• _What this task involves_:
Each line in the entries below that holds the string "title" is to be listed.

• _Stored records_:
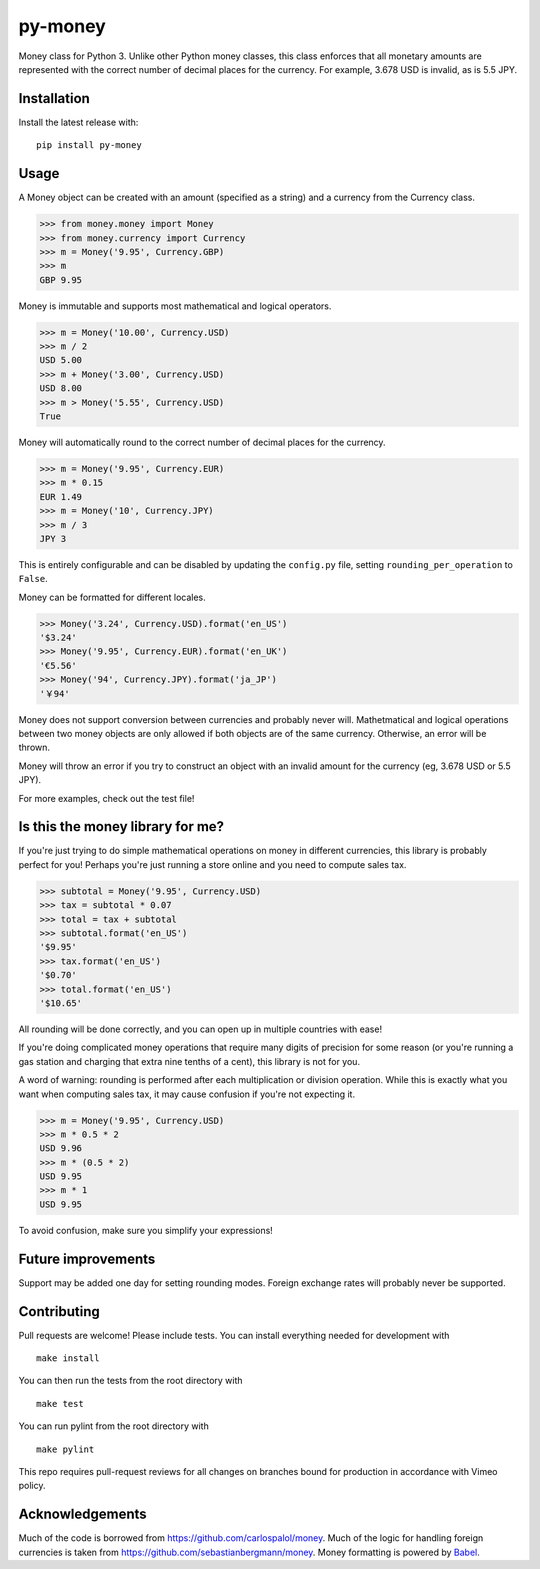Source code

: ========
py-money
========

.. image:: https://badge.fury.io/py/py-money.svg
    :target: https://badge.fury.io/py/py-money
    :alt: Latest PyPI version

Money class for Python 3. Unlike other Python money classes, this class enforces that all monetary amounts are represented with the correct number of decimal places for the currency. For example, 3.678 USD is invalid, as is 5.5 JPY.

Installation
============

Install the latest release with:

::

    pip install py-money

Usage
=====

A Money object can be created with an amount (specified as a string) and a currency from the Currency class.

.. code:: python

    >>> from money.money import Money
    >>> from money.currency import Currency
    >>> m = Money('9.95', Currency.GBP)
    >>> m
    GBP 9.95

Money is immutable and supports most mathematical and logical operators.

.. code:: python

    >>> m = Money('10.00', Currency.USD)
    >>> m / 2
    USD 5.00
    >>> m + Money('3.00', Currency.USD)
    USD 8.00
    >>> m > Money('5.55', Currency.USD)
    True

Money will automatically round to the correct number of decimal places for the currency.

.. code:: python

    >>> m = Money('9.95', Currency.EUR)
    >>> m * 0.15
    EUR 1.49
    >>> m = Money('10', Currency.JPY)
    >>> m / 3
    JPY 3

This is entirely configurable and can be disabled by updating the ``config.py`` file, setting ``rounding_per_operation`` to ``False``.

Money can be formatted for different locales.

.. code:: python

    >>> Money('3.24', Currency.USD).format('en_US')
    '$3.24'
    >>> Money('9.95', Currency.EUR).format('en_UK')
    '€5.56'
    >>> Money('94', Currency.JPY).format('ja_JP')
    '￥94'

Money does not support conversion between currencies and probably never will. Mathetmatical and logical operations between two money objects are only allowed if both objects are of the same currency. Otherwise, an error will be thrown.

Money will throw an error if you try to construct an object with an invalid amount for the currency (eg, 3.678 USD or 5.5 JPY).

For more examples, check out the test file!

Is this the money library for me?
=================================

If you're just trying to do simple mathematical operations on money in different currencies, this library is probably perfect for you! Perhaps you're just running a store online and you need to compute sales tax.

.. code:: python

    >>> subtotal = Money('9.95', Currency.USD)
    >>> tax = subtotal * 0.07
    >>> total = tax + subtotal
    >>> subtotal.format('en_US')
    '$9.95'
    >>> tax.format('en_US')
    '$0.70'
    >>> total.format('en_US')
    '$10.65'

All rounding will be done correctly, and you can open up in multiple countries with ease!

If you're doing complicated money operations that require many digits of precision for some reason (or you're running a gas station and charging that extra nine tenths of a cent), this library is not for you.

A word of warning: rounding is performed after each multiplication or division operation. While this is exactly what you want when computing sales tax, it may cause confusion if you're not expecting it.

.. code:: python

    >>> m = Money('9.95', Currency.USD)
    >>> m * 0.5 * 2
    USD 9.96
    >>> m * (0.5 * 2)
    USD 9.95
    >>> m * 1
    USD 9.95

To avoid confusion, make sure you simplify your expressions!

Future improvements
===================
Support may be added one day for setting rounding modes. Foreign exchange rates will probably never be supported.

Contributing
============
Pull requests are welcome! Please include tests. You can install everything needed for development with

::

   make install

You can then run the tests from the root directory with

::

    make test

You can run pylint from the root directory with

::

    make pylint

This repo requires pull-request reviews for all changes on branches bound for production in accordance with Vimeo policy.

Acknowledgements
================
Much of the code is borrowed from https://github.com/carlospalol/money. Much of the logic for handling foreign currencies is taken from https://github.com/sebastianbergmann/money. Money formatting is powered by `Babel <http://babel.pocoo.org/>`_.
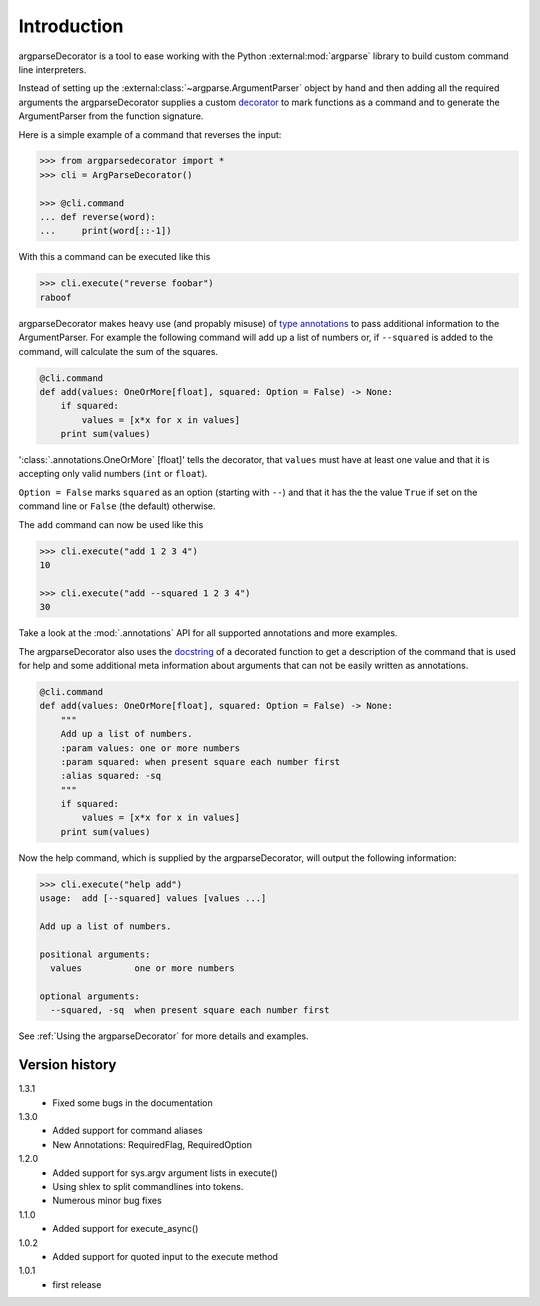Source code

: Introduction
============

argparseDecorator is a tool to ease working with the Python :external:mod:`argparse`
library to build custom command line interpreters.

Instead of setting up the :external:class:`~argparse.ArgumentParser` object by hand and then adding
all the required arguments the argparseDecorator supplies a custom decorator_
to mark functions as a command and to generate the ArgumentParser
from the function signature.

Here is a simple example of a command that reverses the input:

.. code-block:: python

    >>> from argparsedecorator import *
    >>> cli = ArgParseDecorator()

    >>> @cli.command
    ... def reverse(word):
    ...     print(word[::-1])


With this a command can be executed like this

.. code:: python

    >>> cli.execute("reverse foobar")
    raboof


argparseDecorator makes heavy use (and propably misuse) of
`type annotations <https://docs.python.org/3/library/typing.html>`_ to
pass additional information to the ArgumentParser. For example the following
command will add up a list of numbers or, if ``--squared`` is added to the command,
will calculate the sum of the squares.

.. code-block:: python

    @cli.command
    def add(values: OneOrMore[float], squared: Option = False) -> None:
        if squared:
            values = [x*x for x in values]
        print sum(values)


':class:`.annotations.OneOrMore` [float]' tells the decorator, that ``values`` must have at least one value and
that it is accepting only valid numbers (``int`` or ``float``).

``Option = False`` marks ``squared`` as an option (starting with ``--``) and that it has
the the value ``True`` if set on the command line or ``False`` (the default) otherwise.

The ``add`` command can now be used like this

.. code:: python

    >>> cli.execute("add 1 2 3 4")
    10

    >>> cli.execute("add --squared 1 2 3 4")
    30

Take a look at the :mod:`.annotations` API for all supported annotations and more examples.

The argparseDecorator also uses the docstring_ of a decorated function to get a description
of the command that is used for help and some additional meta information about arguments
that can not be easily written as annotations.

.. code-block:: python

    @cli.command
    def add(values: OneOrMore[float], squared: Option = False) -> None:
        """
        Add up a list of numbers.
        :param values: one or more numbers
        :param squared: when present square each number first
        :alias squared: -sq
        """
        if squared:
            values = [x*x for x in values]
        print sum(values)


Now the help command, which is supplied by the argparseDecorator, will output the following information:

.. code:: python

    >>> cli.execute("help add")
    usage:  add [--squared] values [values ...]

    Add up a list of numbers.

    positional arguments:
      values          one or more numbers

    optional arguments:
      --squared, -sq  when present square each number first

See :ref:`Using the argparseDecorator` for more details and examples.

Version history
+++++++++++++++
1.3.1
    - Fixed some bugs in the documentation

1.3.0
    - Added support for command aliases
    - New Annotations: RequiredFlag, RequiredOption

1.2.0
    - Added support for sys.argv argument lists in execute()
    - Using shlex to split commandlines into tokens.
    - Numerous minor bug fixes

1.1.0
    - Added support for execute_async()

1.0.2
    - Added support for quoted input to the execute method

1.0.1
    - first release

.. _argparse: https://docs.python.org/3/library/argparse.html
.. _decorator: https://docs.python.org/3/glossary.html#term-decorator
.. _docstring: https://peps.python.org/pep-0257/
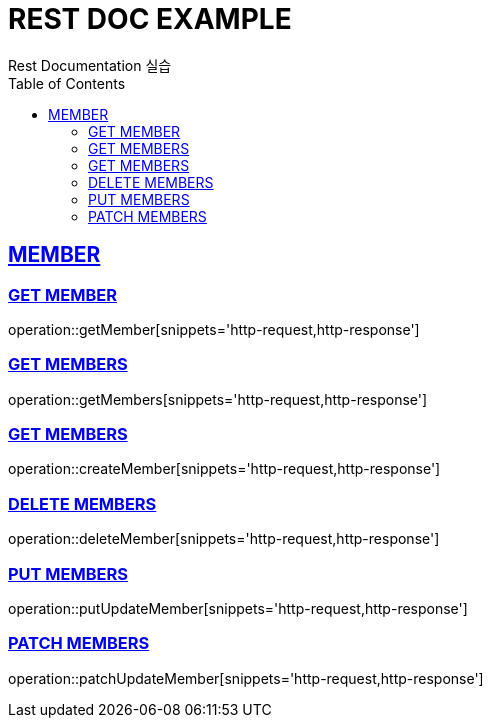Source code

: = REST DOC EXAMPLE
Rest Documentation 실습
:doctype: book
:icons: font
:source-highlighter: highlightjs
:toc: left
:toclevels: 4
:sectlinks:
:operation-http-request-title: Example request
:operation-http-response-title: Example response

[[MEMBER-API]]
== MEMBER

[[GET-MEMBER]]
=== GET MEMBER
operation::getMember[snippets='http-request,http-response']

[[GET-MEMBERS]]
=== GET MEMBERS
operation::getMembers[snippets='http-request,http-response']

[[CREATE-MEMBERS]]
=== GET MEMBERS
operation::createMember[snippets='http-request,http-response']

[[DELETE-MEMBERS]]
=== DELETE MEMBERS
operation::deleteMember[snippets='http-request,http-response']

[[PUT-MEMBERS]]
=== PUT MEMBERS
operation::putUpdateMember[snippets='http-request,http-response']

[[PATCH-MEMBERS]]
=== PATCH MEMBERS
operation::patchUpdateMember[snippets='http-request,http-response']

• _Solution to the exercise_:
:operation-http-request-title: Example request
:operation-http-response-title: Example response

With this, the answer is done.